##### SUPPLIED INFORMATION

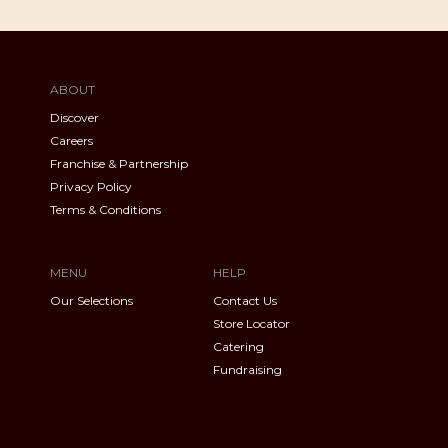
ABOUT
Discover
Careers
Franchise & Partnership
Privacy Policy
Terms & Conditions
MENU
HELP
Our Selections
Contact Us
Store Locator
Catering
Fundraising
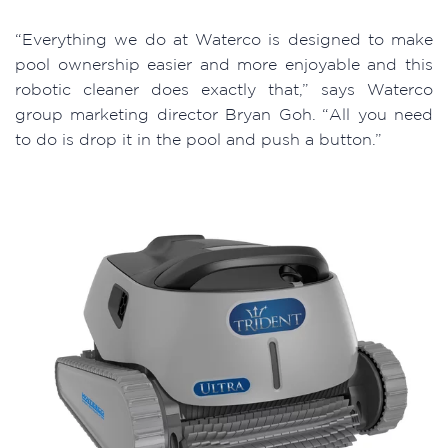
“Everything we do at Waterco is designed to make
pool ownership easier and more enjoyable and this
robotic cleaner does exactly that,” says Waterco
group marketing director Bryan Goh. “All you need
to do is drop it in the pool and push a button.”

##########

ABOUT THIS EXERCISE - Present the text lines from all the items above as a Markdown table with the columns "Number" and "Text", giving each line its own numbered row and leaving out the pictures and any blank lines.

RESPONSE AREA -
| Number | Text |
|---|---|
| 1 | ABOUT |
| 2 | Discover |
| 3 | Careers |
| 4 | Franchise & Partnership |
| 5 | Privacy Policy |
| 6 | Terms & Conditions |
| 7 | MENU |
| 8 | HELP |
| 9 | Our Selections |
| 10 | Contact Us |
| 11 | Store Locator |
| 12 | Catering |
| 13 | Fundraising |
| 14 | “Everything we do at Waterco is designed to make |
| 15 | pool ownership easier and more enjoyable and this |
| 16 | robotic cleaner does exactly that,” says Waterco |
| 17 | group marketing director Bryan Goh. “All you need |
| 18 | to do is drop it in the pool and push a button.” |